One of the most important treatment attributes seen in the larger literature body was treatment effect [37]. Treatment effect is commonly assessed in terms of ‘improvements’, ‘chance of efficacy’ or ‘duration of effects’ [9]. Treatment effect reflects the attribute ‘reduced disease activity’ selected in the ranking exercise. Effectiveness was an attribute among treatment goals, in terms of physical and psychosocial functional capacity. Physical functional capacity has previously been addressed in research as the patient’s wish for ‘a normal life’ through symptom relief [38]. Physical functional capacity has previously been assessed as ‘improvement in ability to perform daily tasks and activities’ [25], and ‘psychosocial functional capacity’ has been assessed as well-being, both physical, mental, emotional and spiritual [28, 30]. Similar attributes for mild side effects have previously been assessed as ‘risk of immediate mild treatment reaction’ [26], and severe side effects are commonly measured in frequencies of ‘potential risks’ [29]. The results of this study suggested that attributes serving to support patients in treatment individualisation need to reflect patients’ own treatment goals and preferences rather than taking a clinical standpoint. Therefore, shared decision-making in RA treatment should consider attributes that influence a patient’s daily life and quality of life, to support patients in individualisation of care.

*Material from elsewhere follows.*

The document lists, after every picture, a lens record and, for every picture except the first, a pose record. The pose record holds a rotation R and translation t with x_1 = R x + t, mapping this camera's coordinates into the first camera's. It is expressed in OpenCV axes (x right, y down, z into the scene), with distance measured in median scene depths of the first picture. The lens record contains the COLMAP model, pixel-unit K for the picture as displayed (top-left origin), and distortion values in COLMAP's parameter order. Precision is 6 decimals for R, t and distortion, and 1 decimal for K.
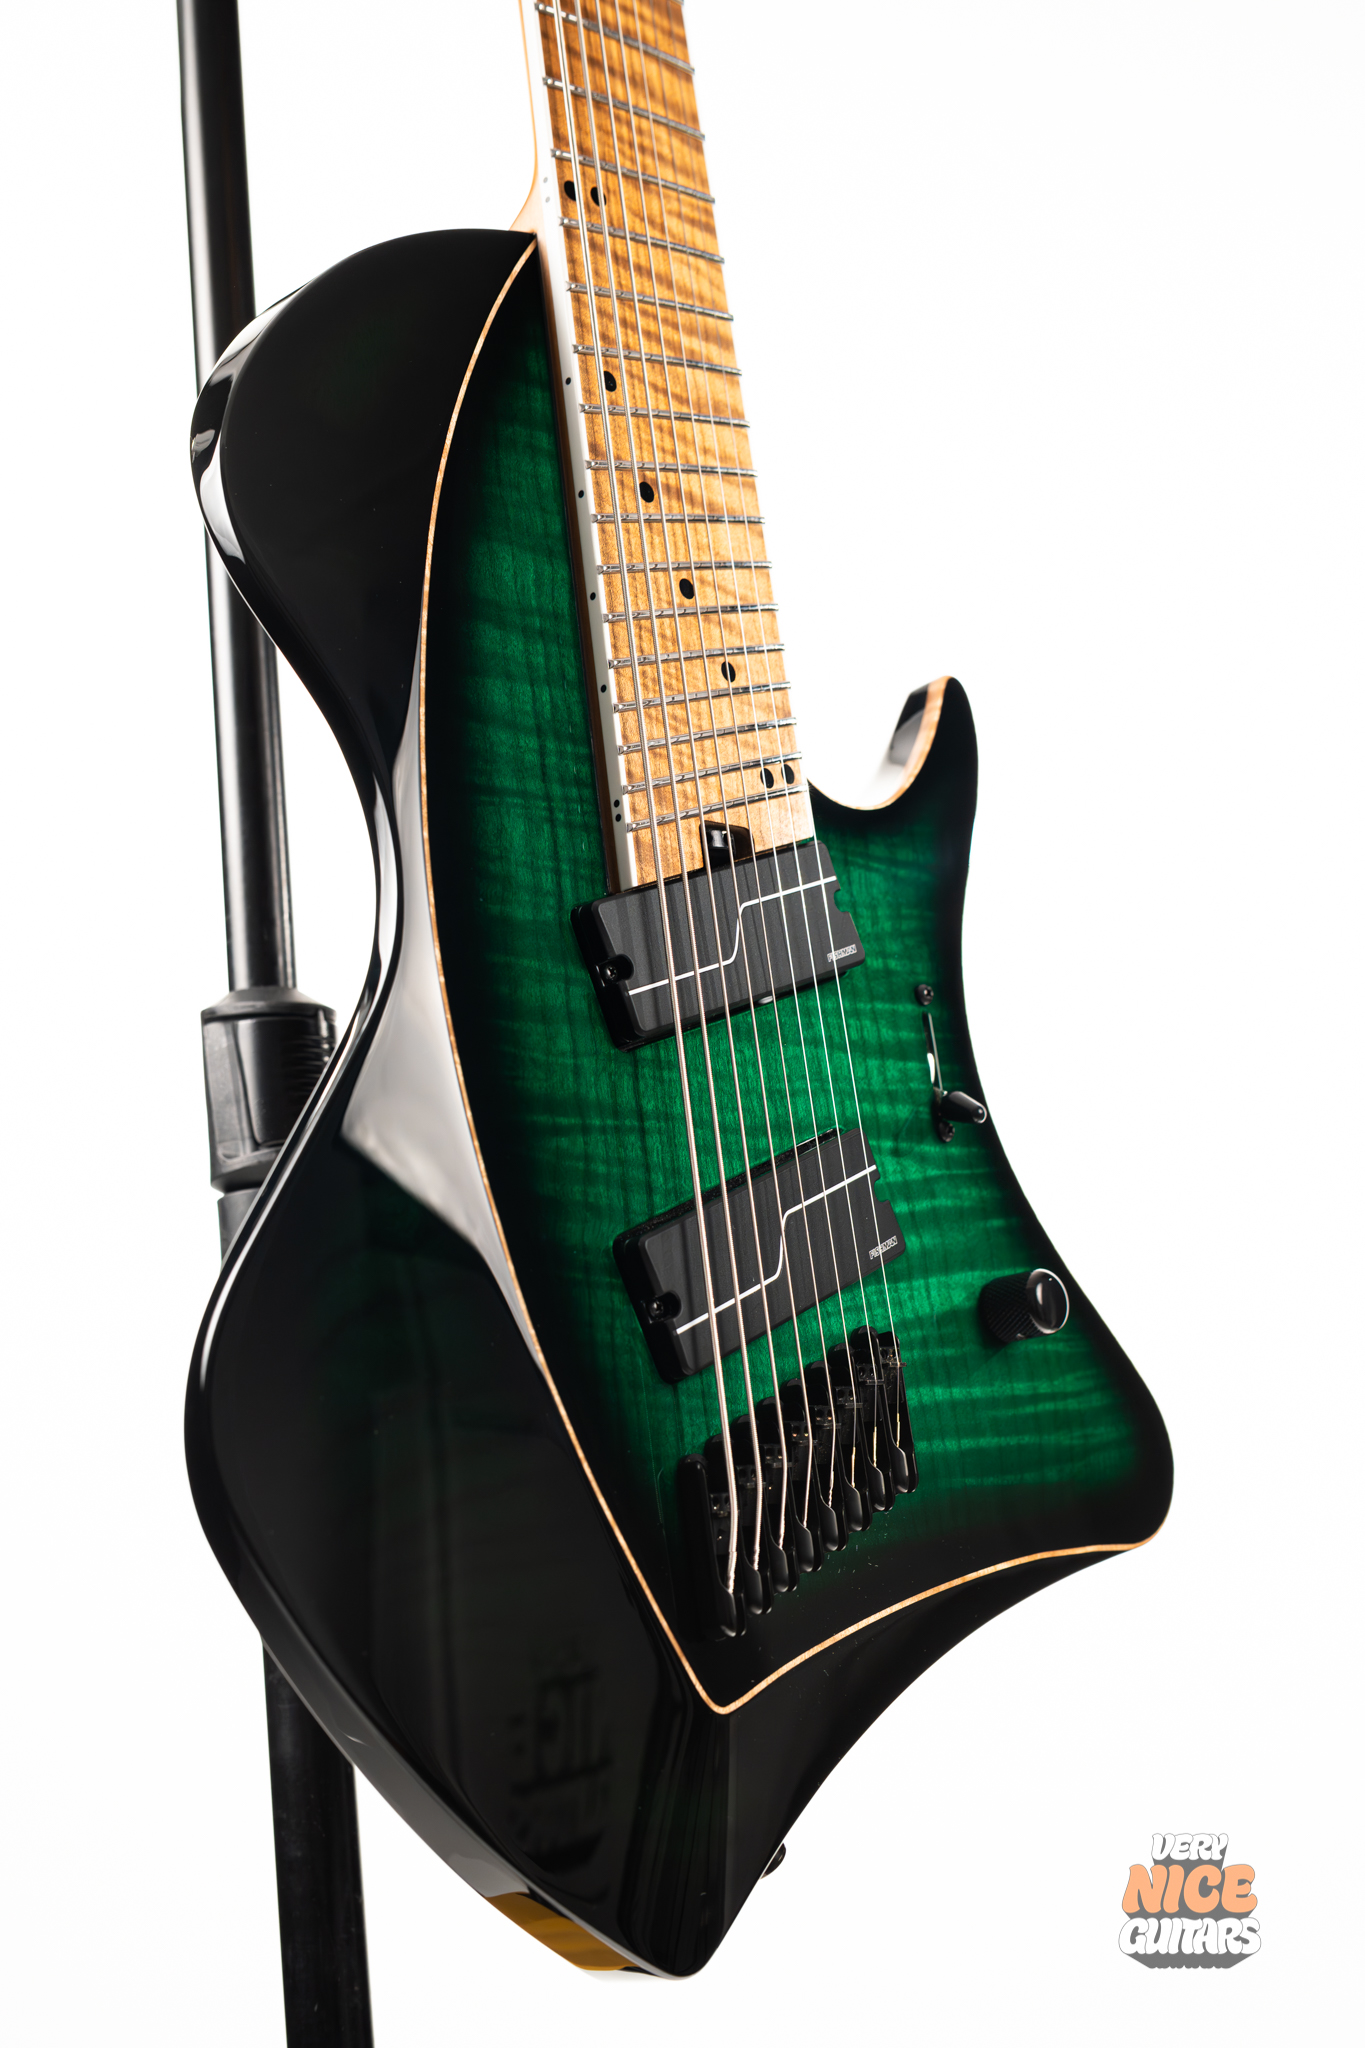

A strength of this study was that we were able to include a large number of respondents in the ranking exercise. The process was also supported by rheumatologists and patient research partners. However, a limitation of this study may have been that recruitment via a mobile application could exclude certain groups of patients who do not use such applications. Therefore, the results of this study may not be generalisable to the general RA population in Sweden.

Recommendations for precision care should include data from the patient perspective, to support patients in shared decision-making. Methods for assessing and using patient preferences in order to strengthen patients in shared decision-making in precision care are lacking. Quantitative assessments of patient-relevant benefits and risks may support patients in shared decision-making, so treatment decisions can be aligned with their preferences. Future research should assess how patients with RA weigh benefits and risks against each other in order to increase patient-centeredness early on the treatment trajectory.


This study contributes to a deeper understanding of what is important to patients in treatment individualisation. Treatment attributes important to patients were related to improving functional capacity and acceptable side effects. Quantitative assessments of patient preferences should consider treatment effects on patients’ own treatment goals and the impact that treatment has on daily life activities. Future research is needed to support the use of patient preferences in order to strengthen patients in individualisation of care.